With the main phase,
A grain boundary phase existing around the main phase,
Equipped with
Total composition formula ^{_{(Nd x La y Ce z R}} 1 w) p Fe (100-p-q-r-s-t-u) Co q B r Ga s Cu t M 1 u · (R 2 a R ³ _b M ² _(1-ab) ) _v (wherein R ¹ is one or more elements selected from the group consisting of rare earth elements other than Nd, La, and Ce, and R ² is Pr, Nd , Pm, Sm, Eu, and Gd are one or more elements selected from the group consisting of, R ³ is one or more elements selected from the group consisting of rare earth elements other than R ² , and M ¹ is Al , Au, Ag, Zn, In, and Mn, and one or more elements selected from the group consisting of inevitable impurities, and M ² is R ² _a R by alloying with R ² and R ^{3. 3} _b M ² _(1-ab) is one or more alloying elements and unavoidable impurity elements that lower the melting point of R ² than the melting point of R ² ,
p, q, r, s, t, u, and v are atomic%
5.0≦p≦20.0,
0≦q≦8.0,
4.0≦r≦6.5,
0≦s≦0.5,
0≦t≦0.5,
0≦u≦2.0, and 0≦v≦10.0
And
x, y, z, and w are molar ratios,
0.20≦x≦0.60,
0.40≦y≦0.70,
0≦z≦0.10,
0≦w≦0.10, and x+y+z+w=1
And, and
a and b are molar ratios,
0.50≦a≦0.80 and 0≦b≦0.10
Is represented by
Rare earth magnets. Where x and y are
0.20≦x≦0.40 and 0.50≦y≦0.70
The rare earth magnet according to claim 1, wherein Between the main phase and the grain boundary phase, further, an intermediate phase,
V is 0.10≦v≦10.0, and the concentration of R ² is higher in the intermediate phase than in the main phase,
The rare earth magnet according to claim 1. The rare earth magnet according to claim 1, wherein R ² is Nd. Formula ^{_{(Nd x La y Ce z R}} 1 w) p Fe (100-p-q-r-s-t-u) Co q B r Ga s Cu t M 1 u ( provided that, ^{R 1} is, Nd, La , And one or more elements selected from the group consisting of rare earth elements other than Ce, and M ¹ is one or more elements selected from the group consisting of Al, Au, Ag, Zn, In, and Mn; Is an impurity element,
p, q, r, s, t, and u are atomic%
5.0≦p≦20.0,
0≦q≦8.0,
4.0≦r≦6.5,
0≦s≦0.5,
0≦t≦0.5, and 0≦u≦2.0
And, and
x, y, z, and w are molar ratios,
0.20≦x≦0.60,
0.40≦y≦0.70,
0≦z≦0.10,
0≦w≦0.10, and x+y+z+w=1
To prepare a molten metal having a composition represented by
Quenching the melt to obtain a ribbon or powder,
Hot compressing the ribbon or the powder to obtain a molded body, and hot working the molded body to obtain a plastically deformed body,
including,
Manufacturing method of rare earth magnet.
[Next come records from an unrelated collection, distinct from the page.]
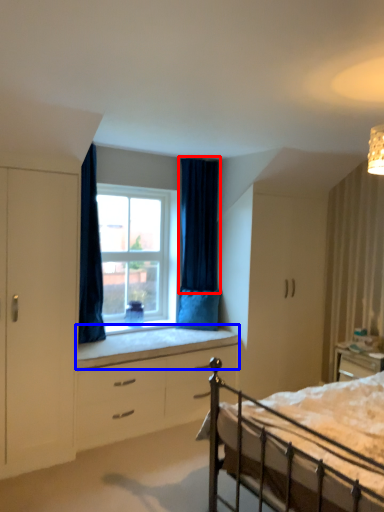
Question: Which of the following is the farthest to the observer, curtain (highlighted by a red box) or window sill (highlighted by a blue box)?

Choices:
 (A) curtain
 (B) window sill

Answer: (A)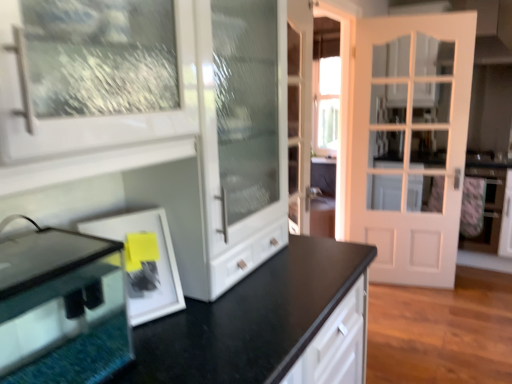
Question: Can you confirm if clear glass fish tank at lower left is positioned to the right of white matte picture frame at lower left?

Choices:
 (A) yes
 (B) no

Answer: (B)

Question: Does clear glass fish tank at lower left turn towards white matte picture frame at lower left?

Choices:
 (A) yes
 (B) no

Answer: (B)

Question: Is clear glass fish tank at lower left far away from white matte picture frame at lower left?

Choices:
 (A) no
 (B) yes

Answer: (A)

Question: Does clear glass fish tank at lower left have a greater width compared to white matte picture frame at lower left?

Choices:
 (A) yes
 (B) no

Answer: (A)

Question: From the image's perspective, is clear glass fish tank at lower left under white matte picture frame at lower left?

Choices:
 (A) no
 (B) yes

Answer: (B)

Question: Is the position of clear glass fish tank at lower left more distant than that of white matte picture frame at lower left?

Choices:
 (A) no
 (B) yes

Answer: (A)

Question: Is white matte door at right closer to the viewer compared to clear glass fish tank at lower left?

Choices:
 (A) yes
 (B) no

Answer: (B)

Question: Is white matte door at right placed right next to clear glass fish tank at lower left?

Choices:
 (A) no
 (B) yes

Answer: (A)

Question: Is white matte door at right completely or partially outside of clear glass fish tank at lower left?

Choices:
 (A) yes
 (B) no

Answer: (A)

Question: Is white matte door at right at the left side of clear glass fish tank at lower left?

Choices:
 (A) no
 (B) yes

Answer: (A)

Question: Considering the relative sizes of white matte door at right and clear glass fish tank at lower left in the image provided, is white matte door at right bigger than clear glass fish tank at lower left?

Choices:
 (A) yes
 (B) no

Answer: (A)

Question: Can you confirm if white matte door at right is wider than clear glass fish tank at lower left?

Choices:
 (A) yes
 (B) no

Answer: (B)

Question: Is white matte picture frame at lower left facing away from clear glass fish tank at lower left?

Choices:
 (A) no
 (B) yes

Answer: (A)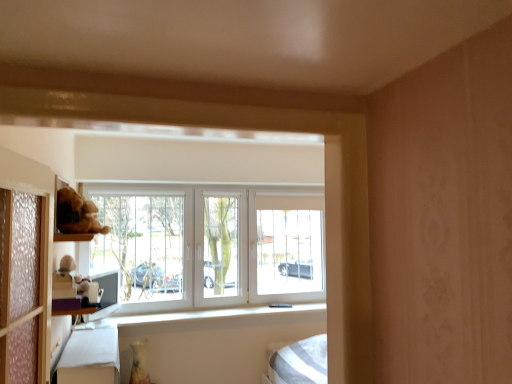
Describe the element at coordinates (90, 357) in the screenshot. I see `white fabric bed frame at lower left` at that location.

Where is `white fabric bed frame at lower left`? The height and width of the screenshot is (384, 512). white fabric bed frame at lower left is located at coordinates (90, 357).

Identify the location of bed frame on the right of white plush toy at left. The width and height of the screenshot is (512, 384). (90, 357).

Does white plush toy at left appear on the right side of white fabric bed frame at lower left?

No.

Is white plush toy at left taller or shorter than white fabric bed frame at lower left?

Considering their sizes, white plush toy at left has less height than white fabric bed frame at lower left.

From a real-world perspective, is white plastic window at center located higher than white fabric bed frame at lower left?

Yes, from a real-world perspective, white plastic window at center is over white fabric bed frame at lower left

Is white plastic window at center beside white fabric bed frame at lower left?

No.

Considering the relative sizes of white plastic window at center and white fabric bed frame at lower left in the image provided, is white plastic window at center thinner than white fabric bed frame at lower left?

Correct, the width of white plastic window at center is less than that of white fabric bed frame at lower left.

From the image's perspective, which is above, white plastic window at center or white fabric bed frame at lower left?

white plastic window at center, from the image's perspective.

The height and width of the screenshot is (384, 512). Identify the location of window that is on the right side of white plush toy at left. (200, 246).

Choose the correct answer: Is white plush toy at left inside white plastic window at center or outside it?

white plush toy at left lies outside white plastic window at center.

Looking at this image, is white plush toy at left in contact with white plastic window at center?

There is a gap between white plush toy at left and white plastic window at center.

How much distance is there between white fabric bed frame at lower left and white plastic window at center?

white fabric bed frame at lower left is 1.12 meters from white plastic window at center.

Which of these two, white fabric bed frame at lower left or white plastic window at center, is smaller?

white fabric bed frame at lower left.

Can you confirm if white fabric bed frame at lower left is shorter than white plastic window at center?

Indeed, white fabric bed frame at lower left has a lesser height compared to white plastic window at center.

Considering their positions, is white fabric bed frame at lower left located in front of or behind white plastic window at center?

Clearly, white fabric bed frame at lower left is in front of white plastic window at center.

Does white plastic window at center have a larger size compared to white plush toy at left?

Yes, white plastic window at center is bigger than white plush toy at left.

Considering the positions of objects white plastic window at center and white plush toy at left in the image provided, who is in front, white plastic window at center or white plush toy at left?

white plush toy at left is in front.

Looking at this image, is white plastic window at center positioned with its back to white plush toy at left?

That's not correct — white plastic window at center is not looking away from white plush toy at left.

Can you tell me how much white plastic window at center and white plush toy at left differ in facing direction?

The facing directions of white plastic window at center and white plush toy at left are 102 degrees apart.

From a real-world perspective, between white fabric bed frame at lower left and white plush toy at left, who is vertically lower?

In real-world perspective, white fabric bed frame at lower left is lower.

Is white fabric bed frame at lower left to the left of white plush toy at left from the viewer's perspective?

In fact, white fabric bed frame at lower left is to the right of white plush toy at left.

Which of these two, white fabric bed frame at lower left or white plush toy at left, is wider?

Wider between the two is white fabric bed frame at lower left.

The image size is (512, 384). Identify the location of bed frame below the white plush toy at left (from a real-world perspective). (90, 357).

This screenshot has height=384, width=512. I want to click on window behind the white fabric bed frame at lower left, so pyautogui.click(x=200, y=246).

Looking at the image, which one is located closer to white plush toy at left, white plastic window at center or white fabric bed frame at lower left?

The object closer to white plush toy at left is white fabric bed frame at lower left.

When comparing their distances from white plush toy at left, does white fabric bed frame at lower left or white plastic window at center seem further?

Based on the image, white plastic window at center appears to be further to white plush toy at left.

From the image, which object appears to be nearer to white fabric bed frame at lower left, white plastic window at center or white plush toy at left?

white plush toy at left.

Looking at the image, which one is located closer to white plastic window at center, white fabric bed frame at lower left or white plush toy at left?

white fabric bed frame at lower left.

Based on their spatial positions, is white plush toy at left or white fabric bed frame at lower left further from white plastic window at center?

The object further to white plastic window at center is white plush toy at left.

Considering their positions, is white plush toy at left positioned closer to white fabric bed frame at lower left than white plastic window at center?

Based on the image, white plush toy at left appears to be nearer to white fabric bed frame at lower left.

Where is `toy between white fabric bed frame at lower left and white plastic window at center in the front-back direction`? This screenshot has height=384, width=512. toy between white fabric bed frame at lower left and white plastic window at center in the front-back direction is located at coordinates (69, 281).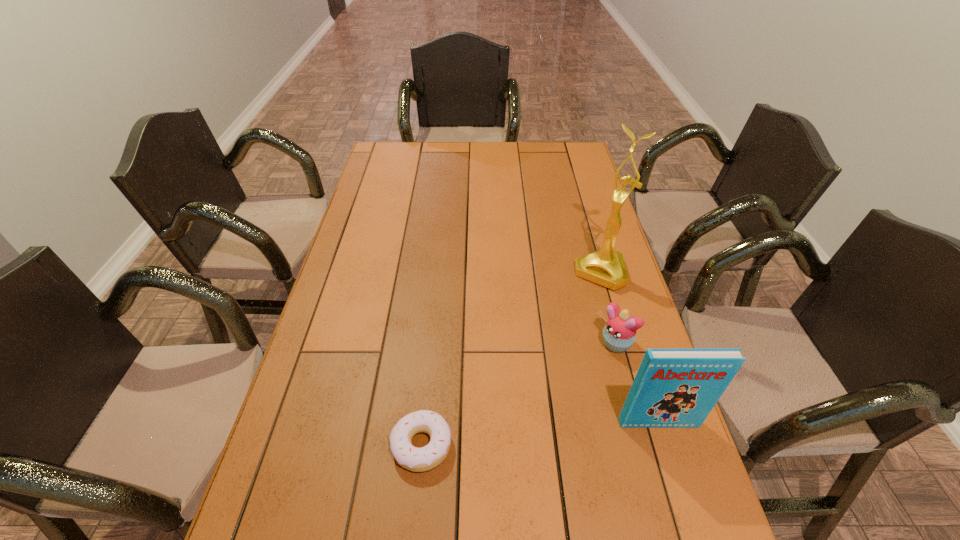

Where x and y are
0.20≦x≦0.40 and 0.50≦y≦0.70
The method of claim 5, wherein R ² _a R ³ _b M ² _(1-a-b) (wherein R ² is one or more elements selected from the group consisting of Pr, Nd, Pm, Sm, Eu, and Gd, and R ³ is , R ² is one or more elements selected from the group consisting of rare earth elements other than R ² , and M ² is alloyed with R ² and R ³ to form R ² _a R ³ _b M ² _{(1-a-b )} Is one or more alloying elements and unavoidable impurity elements that lower the melting point of R ² below the melting point of R ² , and a and b are in a molar ratio of 0.50≦a≦0.80 and 0≦b≦ Providing a modifier containing an alloy of 0.10),
Contacting the plastic deformable body and the modifier with each other to obtain a contact body, and heat treating the contact body to allow the melt of the modifier to penetrate into the contact body.
including,
The method according to claim 5 or 6. The method of claim 7, wherein R ² is Nd.